Non-invasive Ventilation Trumps Other Weaning Methods

Chronic hypercapnic respiratory failure patients have less risk of reintubation and death using noninvasive ventilation

(RxWiki News) Patients with chronic obstructive pulmonary disease (COPD) may also suffer from chronic hypercapnic respiratory failure (CHRF).

Researchers in France found that patients weaned from ventilation by noninvasive ventilation (NIV) experience less incidence of additional acute respiratory failure (ARF), reintubation and may have shorter intubation times. Additionally, NIV can significantly reduce risk of death.

"NIV weaning from intubation allows a shorter weaning period with less incidence of ARF."

Lead investigator Christophe Girault, MD notes that while NIV as a weaning technique didn't preclude reintubation compared to conventional weaning and oxygen therapy, it did reduce the risk of reintubation or death with NIV. The study results indicate that NIV may be useful to avoid reintubation when post-extubation ARF occurs in patients.

Girault says that NIV also did not  increase the risk of weaning failure in terms of reintubation. Girault surmises that NIV might actually allow earlier extubation, but not more rapidly ‘de-ventilation’ in hard to extubate CHRF patients.

These results corroborate previously published results involving CHRF patients considered to be potentially difficult to extubate.

Researchers recruited 388 patients with CHRF from 13 intensive care units (ICUs) who had been intubated for at least 48 hours prior to extubation and failed a spontaneous breathing trial (SBT). Nearly 33% of the patients were able to breathe on their own after extubation.

The remaining 208 patients who failed the SBT were randomly placed in three different therapy groups:  conventional weaning, extubation followed by standard oxygen therapy using either nasal cannula or venturi mask, or extubation followed by NIV administered through a facial mask.

The three methods were evaluation by the following criteria: incidence of reintubation within a week of extubation, an additional  episode of acute respiratory failure within a week, or death within a week. Factors also considered include ICU and hospital length of stay and overall respiratory condition at the time of discharge.

The study found no significant difference between the three therapies regarding reintubation and causes of reintubation. They did find that the post-intubation acute respiratory failure occurrence was much lower in the group that had the NIV therapy post extubation. Girault observes that the NIV method of weaning allowed for a shorter intubation term without increasing the risk of reintubation. NIV may allow earlier extubation.

Information shown ->
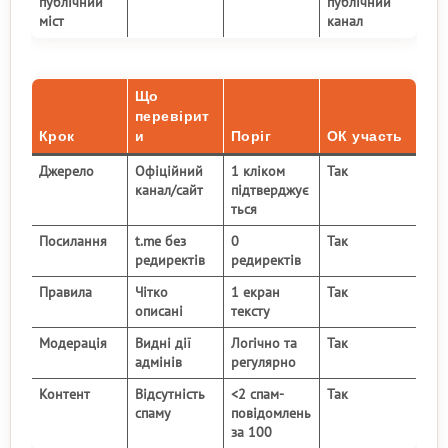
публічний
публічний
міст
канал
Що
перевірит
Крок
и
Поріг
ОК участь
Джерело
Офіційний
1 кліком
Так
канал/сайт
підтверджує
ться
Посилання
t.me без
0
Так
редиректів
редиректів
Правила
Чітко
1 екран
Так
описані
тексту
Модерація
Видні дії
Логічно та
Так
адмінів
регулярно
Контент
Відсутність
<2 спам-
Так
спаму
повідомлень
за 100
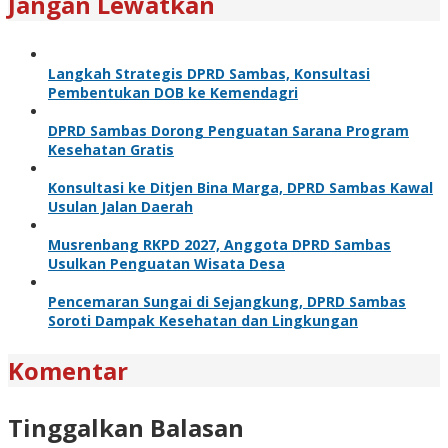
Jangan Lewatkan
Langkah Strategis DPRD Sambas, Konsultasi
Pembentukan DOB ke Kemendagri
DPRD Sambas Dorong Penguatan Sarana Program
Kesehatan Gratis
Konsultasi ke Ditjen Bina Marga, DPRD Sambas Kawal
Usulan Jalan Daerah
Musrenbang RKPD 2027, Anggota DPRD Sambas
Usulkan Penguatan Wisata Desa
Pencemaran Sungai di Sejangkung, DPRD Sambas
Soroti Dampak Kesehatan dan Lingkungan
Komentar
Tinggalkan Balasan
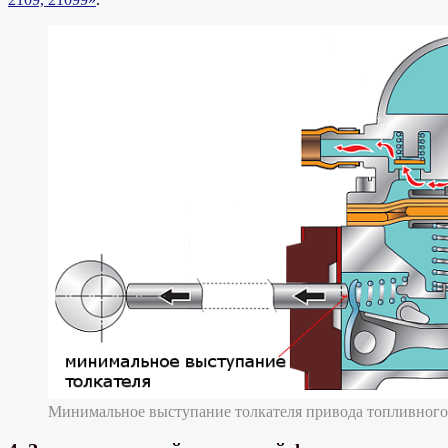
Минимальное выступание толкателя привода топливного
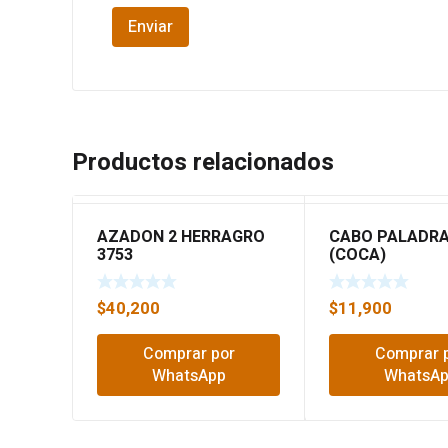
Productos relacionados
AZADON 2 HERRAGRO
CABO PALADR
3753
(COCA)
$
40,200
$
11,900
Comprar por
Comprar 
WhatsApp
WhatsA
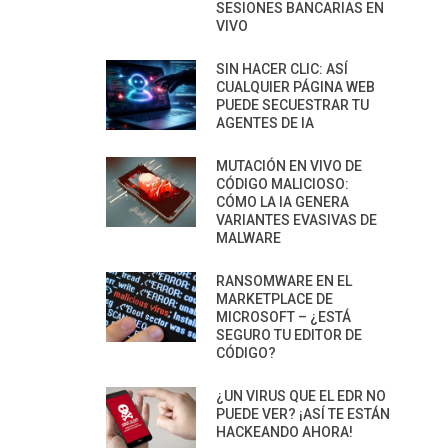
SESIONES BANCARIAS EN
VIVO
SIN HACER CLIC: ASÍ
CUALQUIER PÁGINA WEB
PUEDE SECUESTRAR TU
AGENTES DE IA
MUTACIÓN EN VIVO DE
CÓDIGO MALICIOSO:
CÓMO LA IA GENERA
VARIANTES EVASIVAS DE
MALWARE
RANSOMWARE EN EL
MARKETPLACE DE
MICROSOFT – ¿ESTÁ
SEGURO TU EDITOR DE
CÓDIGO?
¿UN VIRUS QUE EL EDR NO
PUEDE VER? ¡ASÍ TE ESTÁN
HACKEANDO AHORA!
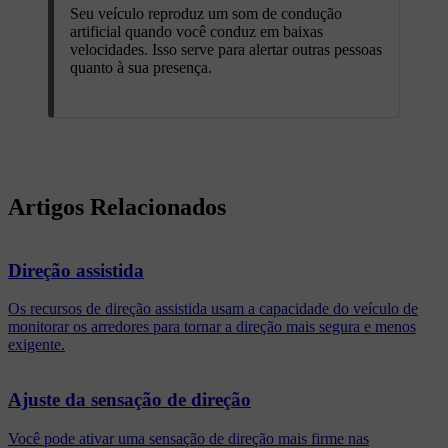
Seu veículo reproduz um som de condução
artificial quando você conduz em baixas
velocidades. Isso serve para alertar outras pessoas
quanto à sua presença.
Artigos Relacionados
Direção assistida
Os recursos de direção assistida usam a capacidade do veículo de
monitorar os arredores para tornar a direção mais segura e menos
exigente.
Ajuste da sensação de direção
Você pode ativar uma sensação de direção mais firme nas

Exercise instructions -> In the article about noninvasive ventilation weaning, how many patients with CHRF did the researchers recruit, and from how many intensive care units? Rely solely on the article about noninvasive ventilation weaning.

Solution to this task -> They recruited 388 patients from 13 intensive care units.